- **Stored data entries**
***

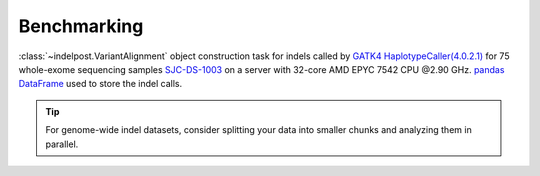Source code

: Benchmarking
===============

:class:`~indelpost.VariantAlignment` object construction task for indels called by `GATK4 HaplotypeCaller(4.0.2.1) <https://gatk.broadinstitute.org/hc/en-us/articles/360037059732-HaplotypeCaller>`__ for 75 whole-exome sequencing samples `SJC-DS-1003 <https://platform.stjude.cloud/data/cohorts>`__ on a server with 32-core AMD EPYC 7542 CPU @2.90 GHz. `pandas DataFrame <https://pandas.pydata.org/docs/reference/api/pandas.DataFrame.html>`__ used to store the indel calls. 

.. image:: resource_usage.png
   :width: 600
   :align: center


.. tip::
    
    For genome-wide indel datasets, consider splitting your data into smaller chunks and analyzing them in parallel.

***

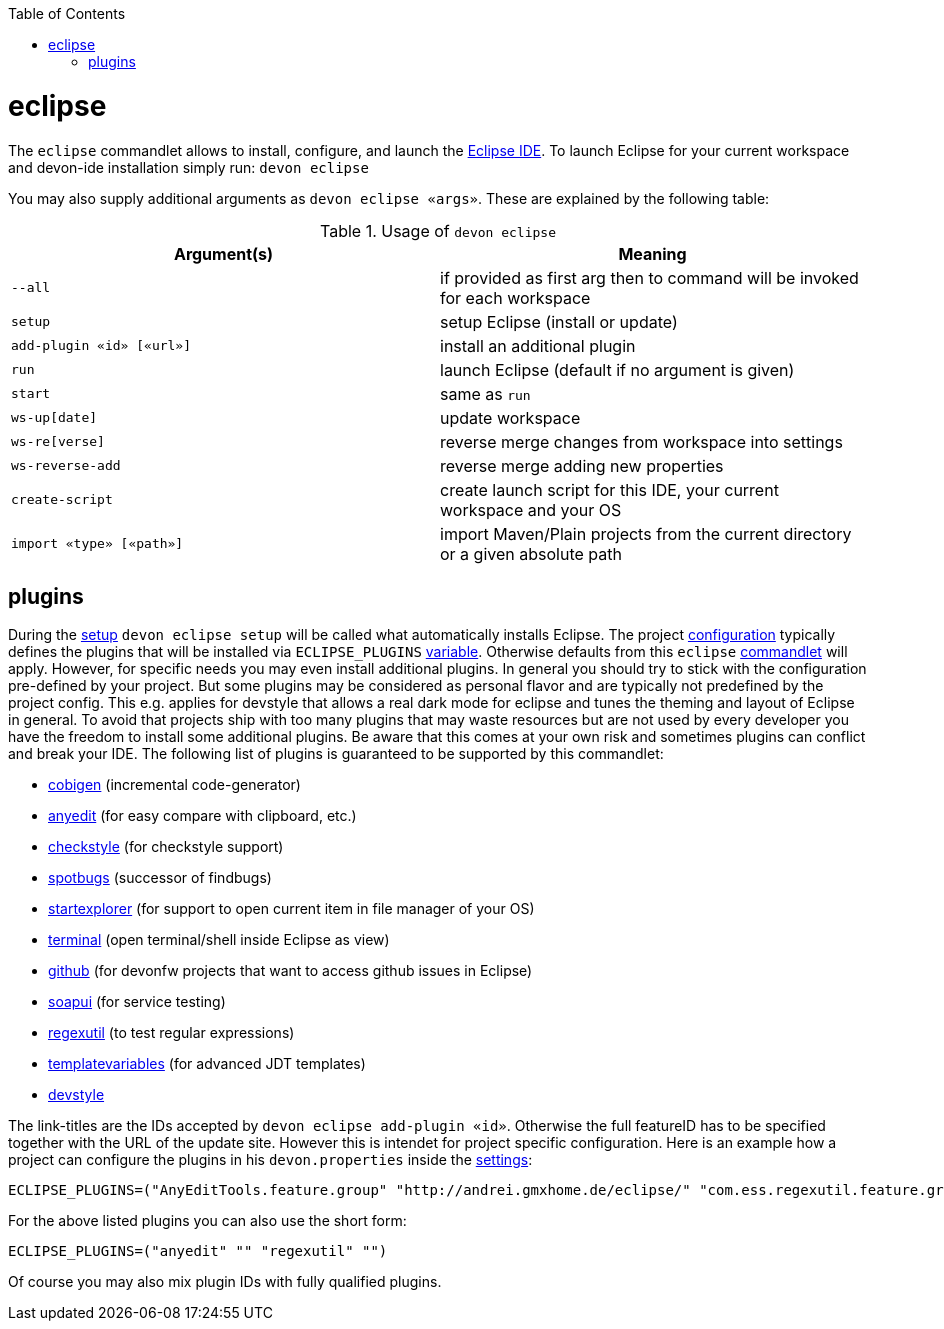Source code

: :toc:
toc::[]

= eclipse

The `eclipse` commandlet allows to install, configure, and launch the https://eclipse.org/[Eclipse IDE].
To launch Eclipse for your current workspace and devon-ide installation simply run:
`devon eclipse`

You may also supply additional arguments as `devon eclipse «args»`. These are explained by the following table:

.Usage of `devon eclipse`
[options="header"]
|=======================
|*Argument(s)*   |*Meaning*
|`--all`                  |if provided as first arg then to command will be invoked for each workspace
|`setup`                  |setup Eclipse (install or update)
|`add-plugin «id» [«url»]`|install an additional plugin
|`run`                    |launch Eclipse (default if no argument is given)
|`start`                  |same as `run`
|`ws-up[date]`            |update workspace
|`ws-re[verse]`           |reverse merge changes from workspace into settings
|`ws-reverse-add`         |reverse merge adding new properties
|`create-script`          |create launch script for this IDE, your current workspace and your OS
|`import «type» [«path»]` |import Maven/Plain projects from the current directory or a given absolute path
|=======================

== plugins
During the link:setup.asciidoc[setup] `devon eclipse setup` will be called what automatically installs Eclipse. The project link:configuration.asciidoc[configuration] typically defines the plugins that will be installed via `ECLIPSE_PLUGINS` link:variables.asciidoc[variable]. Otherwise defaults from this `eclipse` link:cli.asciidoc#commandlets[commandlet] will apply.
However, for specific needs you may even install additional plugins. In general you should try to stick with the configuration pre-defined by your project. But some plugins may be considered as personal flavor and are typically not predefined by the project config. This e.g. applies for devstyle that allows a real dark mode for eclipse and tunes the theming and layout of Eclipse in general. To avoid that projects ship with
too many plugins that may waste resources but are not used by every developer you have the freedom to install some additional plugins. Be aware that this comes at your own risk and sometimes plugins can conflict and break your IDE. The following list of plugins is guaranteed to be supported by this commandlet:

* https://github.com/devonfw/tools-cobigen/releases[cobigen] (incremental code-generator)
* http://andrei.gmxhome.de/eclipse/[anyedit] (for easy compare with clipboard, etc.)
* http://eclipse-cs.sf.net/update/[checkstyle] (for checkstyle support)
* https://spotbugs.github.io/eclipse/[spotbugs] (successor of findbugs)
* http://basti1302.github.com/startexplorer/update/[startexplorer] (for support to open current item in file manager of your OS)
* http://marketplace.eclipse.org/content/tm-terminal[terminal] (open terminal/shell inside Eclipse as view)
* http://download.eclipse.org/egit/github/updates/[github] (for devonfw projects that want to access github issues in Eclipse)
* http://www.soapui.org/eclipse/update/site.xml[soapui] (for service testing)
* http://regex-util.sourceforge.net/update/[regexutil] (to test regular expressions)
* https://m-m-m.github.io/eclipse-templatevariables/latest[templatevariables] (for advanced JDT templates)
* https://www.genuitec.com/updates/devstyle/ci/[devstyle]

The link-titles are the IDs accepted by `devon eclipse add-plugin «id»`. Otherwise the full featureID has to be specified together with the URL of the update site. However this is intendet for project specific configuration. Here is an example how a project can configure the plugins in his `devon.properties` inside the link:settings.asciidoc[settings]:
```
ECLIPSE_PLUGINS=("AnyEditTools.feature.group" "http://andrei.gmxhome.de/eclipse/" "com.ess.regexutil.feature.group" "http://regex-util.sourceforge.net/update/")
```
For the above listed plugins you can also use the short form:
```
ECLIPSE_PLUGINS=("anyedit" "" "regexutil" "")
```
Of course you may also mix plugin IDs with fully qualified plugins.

***

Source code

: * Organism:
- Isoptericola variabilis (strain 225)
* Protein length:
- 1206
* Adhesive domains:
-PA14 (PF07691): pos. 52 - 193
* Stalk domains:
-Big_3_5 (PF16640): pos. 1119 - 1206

***

- **WORK INSTRUCTION**
Using the entries above, find all lines with "updates". Copy them.

- **TASK SOLUTION**
* http://download.eclipse.org/egit/github/updates/[github] (for devonfw projects that want to access github issues in Eclipse)
* https://www.genuitec.com/updates/devstyle/ci/[devstyle]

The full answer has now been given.